Three takeaways from Day Three of Gov. Phil Murphy’s nine-day trade mission trip to Germany and Israel. Thursday, the governor was in Frankfurt.
- Murphy talks tax incentives
Murphy has said he backed the enormous Amazon tax incentive package, which, between the state and Newark, totals $7 billion. Simultaneously, he has spent the last few days in Germany spreading word about the startup fund and rent assistance programs that were recently introduced as programs under the Economic Development Authority. When asked about taxes and tax incentives at a business luncheon, Murphy said Amazon was a different situation.
The HQ2 opportunity represents, at minimum, a $5 billion investment and 50,000 jobs.
“That is of a scale that has never been seen before in economic commercial history. So, what you’re willing is to do for that singular opportunity is probably disconnected — and it is, in my case, in fact — with any other policy as it relates to the weapon of tax incentives,” Murphy said. “Putting Amazon (HQ2) aside for a moment … as a general matter of tax incentives, we have been playing the old game … chasing the old economy. We are good with the old economy, we want the old economy to be with us.”
- Balancing the state and the nation
Murphy has spent a lot of time discussing national politics while in Germany. He often answers questions about the elections or President Donald Trump’s policies, and has on some occasions broached the topic on his own. If he’s on a trip to promote New Jersey, why is he talking about Trump?

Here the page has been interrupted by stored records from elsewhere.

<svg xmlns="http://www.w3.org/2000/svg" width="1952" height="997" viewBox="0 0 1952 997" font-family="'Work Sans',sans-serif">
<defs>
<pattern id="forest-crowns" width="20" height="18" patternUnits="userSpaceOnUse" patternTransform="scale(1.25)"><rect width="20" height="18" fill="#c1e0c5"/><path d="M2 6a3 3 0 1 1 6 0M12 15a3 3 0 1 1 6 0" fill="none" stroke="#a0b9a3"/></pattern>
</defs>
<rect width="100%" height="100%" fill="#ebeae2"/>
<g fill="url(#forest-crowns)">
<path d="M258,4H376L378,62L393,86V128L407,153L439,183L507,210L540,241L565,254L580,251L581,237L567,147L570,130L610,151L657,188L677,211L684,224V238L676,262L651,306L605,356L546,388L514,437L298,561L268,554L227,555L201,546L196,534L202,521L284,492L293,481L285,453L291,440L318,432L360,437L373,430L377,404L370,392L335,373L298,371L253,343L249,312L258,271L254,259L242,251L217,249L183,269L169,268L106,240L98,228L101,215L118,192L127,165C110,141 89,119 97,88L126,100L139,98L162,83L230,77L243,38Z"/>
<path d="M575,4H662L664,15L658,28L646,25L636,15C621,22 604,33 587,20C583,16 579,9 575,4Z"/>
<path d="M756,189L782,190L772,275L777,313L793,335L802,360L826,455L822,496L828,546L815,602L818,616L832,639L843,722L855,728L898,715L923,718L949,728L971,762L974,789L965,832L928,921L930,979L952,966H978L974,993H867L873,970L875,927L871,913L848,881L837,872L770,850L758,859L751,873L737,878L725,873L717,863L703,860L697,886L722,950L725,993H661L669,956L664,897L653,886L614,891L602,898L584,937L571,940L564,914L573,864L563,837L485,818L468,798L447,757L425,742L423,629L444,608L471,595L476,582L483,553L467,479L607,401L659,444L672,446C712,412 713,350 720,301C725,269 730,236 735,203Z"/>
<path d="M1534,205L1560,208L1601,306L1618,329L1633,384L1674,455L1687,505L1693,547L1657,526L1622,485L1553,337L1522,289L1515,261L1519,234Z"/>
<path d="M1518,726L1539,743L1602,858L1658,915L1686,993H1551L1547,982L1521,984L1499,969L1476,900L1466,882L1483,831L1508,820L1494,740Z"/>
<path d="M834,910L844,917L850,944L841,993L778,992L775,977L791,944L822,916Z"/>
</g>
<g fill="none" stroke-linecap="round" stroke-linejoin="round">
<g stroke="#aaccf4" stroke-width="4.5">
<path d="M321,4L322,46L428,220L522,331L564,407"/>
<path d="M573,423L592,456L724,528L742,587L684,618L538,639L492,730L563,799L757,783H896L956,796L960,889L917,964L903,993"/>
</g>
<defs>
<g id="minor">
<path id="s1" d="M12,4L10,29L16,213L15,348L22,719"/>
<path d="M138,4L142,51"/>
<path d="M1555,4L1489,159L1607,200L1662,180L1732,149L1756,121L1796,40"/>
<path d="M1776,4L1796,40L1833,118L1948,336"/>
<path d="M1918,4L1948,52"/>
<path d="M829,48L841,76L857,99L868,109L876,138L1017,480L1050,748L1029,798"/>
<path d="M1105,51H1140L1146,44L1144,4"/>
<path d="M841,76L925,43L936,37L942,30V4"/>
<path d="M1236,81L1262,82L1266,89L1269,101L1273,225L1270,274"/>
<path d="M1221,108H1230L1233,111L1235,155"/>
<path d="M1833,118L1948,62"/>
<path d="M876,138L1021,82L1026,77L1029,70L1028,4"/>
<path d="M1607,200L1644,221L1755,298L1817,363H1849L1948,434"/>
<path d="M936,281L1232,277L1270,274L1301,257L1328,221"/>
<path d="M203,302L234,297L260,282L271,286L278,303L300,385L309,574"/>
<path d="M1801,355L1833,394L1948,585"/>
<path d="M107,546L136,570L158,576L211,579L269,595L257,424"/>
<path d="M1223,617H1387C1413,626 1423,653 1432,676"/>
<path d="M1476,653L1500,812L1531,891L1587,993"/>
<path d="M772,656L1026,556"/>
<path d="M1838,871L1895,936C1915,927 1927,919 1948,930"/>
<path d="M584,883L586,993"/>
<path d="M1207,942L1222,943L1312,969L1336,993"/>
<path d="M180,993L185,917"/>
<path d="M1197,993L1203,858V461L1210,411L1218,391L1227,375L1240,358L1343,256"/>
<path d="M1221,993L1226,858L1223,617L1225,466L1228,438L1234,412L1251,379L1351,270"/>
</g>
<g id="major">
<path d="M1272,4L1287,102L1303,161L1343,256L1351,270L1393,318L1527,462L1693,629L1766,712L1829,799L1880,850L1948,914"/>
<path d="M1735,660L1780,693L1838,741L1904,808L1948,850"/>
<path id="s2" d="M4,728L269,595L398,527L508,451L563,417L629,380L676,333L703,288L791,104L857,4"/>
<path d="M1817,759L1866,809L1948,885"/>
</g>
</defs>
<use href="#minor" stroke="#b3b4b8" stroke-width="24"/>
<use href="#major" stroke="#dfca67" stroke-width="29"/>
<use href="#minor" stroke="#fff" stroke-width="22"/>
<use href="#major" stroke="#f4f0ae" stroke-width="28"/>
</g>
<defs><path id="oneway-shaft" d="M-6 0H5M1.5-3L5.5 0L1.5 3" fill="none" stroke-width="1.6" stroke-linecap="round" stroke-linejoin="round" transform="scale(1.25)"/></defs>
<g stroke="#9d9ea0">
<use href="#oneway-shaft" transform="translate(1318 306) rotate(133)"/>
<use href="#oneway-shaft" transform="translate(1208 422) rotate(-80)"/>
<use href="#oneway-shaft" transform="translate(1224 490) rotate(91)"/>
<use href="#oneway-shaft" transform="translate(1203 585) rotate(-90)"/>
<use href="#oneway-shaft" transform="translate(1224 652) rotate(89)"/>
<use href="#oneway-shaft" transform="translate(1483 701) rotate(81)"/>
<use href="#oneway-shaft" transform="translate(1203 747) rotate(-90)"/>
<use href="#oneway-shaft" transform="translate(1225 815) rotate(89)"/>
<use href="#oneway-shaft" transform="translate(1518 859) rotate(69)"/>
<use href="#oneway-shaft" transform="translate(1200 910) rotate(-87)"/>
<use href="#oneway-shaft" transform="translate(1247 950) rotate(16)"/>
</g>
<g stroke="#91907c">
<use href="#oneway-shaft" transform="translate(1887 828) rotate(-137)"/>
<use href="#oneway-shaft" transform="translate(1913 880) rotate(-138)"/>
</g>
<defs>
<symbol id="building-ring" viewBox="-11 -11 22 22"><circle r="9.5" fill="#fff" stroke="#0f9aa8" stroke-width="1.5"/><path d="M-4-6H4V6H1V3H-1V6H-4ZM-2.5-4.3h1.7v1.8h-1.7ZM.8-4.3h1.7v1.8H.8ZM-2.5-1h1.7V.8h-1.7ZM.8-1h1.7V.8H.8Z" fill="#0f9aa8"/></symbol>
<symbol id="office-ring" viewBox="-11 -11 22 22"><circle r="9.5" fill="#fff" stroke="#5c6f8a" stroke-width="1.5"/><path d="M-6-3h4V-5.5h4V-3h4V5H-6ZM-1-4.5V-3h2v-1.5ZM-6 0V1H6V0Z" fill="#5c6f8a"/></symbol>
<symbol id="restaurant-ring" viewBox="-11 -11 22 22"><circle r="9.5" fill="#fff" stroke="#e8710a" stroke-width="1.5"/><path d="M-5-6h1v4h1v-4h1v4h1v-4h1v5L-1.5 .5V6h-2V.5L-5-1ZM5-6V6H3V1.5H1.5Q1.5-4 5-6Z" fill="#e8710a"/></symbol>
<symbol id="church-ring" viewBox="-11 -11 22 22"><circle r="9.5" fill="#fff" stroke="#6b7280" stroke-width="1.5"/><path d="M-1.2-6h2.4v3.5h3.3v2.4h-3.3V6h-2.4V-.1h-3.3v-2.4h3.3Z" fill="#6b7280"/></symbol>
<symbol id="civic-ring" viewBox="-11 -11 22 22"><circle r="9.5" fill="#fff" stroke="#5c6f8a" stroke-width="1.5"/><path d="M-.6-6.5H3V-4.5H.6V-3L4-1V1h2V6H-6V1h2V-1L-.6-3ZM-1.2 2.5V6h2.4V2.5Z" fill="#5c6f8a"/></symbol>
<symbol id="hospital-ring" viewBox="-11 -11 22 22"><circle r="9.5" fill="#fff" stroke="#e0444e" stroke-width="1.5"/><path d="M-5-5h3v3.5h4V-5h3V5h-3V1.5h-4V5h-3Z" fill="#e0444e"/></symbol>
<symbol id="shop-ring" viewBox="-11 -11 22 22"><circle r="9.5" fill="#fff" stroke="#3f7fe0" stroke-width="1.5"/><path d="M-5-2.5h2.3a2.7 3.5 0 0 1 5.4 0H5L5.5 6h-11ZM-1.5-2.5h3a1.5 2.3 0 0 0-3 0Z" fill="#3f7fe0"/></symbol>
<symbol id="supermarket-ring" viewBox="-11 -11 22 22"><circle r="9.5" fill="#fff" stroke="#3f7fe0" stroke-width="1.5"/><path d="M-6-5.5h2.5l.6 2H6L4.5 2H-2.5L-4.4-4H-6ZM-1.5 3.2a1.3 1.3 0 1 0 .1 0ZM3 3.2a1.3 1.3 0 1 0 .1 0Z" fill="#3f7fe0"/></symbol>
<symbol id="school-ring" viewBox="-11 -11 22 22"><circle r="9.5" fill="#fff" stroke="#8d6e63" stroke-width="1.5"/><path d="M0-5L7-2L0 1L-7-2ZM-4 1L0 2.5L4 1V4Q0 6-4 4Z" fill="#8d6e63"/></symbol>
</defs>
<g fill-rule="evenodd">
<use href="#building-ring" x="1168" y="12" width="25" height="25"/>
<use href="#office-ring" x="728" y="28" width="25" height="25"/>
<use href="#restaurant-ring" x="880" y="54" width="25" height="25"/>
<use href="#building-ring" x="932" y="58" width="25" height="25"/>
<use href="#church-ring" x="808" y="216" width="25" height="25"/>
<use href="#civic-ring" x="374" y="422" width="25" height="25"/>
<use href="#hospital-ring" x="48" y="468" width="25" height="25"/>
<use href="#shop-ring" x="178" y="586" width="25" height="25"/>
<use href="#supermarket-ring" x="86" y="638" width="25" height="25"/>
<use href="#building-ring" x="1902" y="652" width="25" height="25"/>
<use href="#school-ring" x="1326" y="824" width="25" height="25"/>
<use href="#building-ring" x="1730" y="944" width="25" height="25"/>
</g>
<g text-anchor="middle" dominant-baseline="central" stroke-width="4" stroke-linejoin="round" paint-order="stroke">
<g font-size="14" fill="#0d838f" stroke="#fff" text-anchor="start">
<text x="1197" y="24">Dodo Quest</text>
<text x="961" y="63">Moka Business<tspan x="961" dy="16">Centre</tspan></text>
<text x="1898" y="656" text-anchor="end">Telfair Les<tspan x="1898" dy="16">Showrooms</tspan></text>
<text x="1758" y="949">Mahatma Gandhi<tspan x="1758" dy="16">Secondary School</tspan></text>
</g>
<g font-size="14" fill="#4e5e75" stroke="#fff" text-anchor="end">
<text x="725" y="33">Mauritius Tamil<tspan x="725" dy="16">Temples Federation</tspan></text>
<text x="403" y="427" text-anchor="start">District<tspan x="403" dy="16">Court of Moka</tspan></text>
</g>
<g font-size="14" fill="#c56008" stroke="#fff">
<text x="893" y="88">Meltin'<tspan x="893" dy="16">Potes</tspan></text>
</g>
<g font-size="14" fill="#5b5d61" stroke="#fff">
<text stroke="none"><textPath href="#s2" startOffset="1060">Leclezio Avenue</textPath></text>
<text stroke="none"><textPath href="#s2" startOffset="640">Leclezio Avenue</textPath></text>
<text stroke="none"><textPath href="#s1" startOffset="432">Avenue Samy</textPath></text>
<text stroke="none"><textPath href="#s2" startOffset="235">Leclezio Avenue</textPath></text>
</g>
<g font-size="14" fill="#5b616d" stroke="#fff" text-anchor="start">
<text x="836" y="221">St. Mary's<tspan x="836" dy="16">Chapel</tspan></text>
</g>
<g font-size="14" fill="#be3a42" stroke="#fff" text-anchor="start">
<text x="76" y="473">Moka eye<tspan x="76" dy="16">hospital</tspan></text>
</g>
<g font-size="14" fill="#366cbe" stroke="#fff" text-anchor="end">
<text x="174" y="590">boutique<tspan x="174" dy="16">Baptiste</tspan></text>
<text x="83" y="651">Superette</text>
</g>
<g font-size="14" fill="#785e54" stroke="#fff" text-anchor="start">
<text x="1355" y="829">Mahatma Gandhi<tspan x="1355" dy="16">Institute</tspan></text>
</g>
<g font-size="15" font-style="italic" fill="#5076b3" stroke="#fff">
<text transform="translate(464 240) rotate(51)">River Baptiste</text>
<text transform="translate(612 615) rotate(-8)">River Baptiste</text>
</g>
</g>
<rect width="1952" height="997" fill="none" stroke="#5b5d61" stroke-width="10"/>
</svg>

“This is as sharp a non-U.S. audience as you’d find outside of a Canada or Mexico,” he said. “They know me, they know I was the finance chair for the party, that I raised a lot of the money that got Barack Obama elected, that I worked for him, that I’m a Democrat, that I’m a governor. I was expecting it. I was pleasantly surprised … the balance of Jersey/non-Jersey is actually better than I thought it would be.”
- What makes up the innovation economy?
What is the innovation economy Murphy keeps talking about? It’s a question many ask us at ROI-NJ. Is it STEM fields? Yes, but it’s more — it includes some traditional sectors. In Frankfurt, Joe Kelly, deputy chief of staff for economic growth in Murphy’s office, finally provided a list of sectors that fall under the governor’s focus of the innovation economy.
Drum roll, please.
- Life sciences and pharmaceutical startups;
- “High-tech,” which includes tech startups and traditional software companies, as well as cybersecurity;
- Advanced logistics;
- Advanced manufacturing;
- Clean energy;
- Financial services, which can include fintech and crossover industries, such as insurance tech; and
- Film, television and digital media.
There’s also one more. Sort of. The much-debated cannabis industry.
Cannabis, “though it doesn’t need much ‘gardening,'” represents an innovation opportunity in the context of its medical use and how that relates to the pharma and life sciences sector, Kelly said.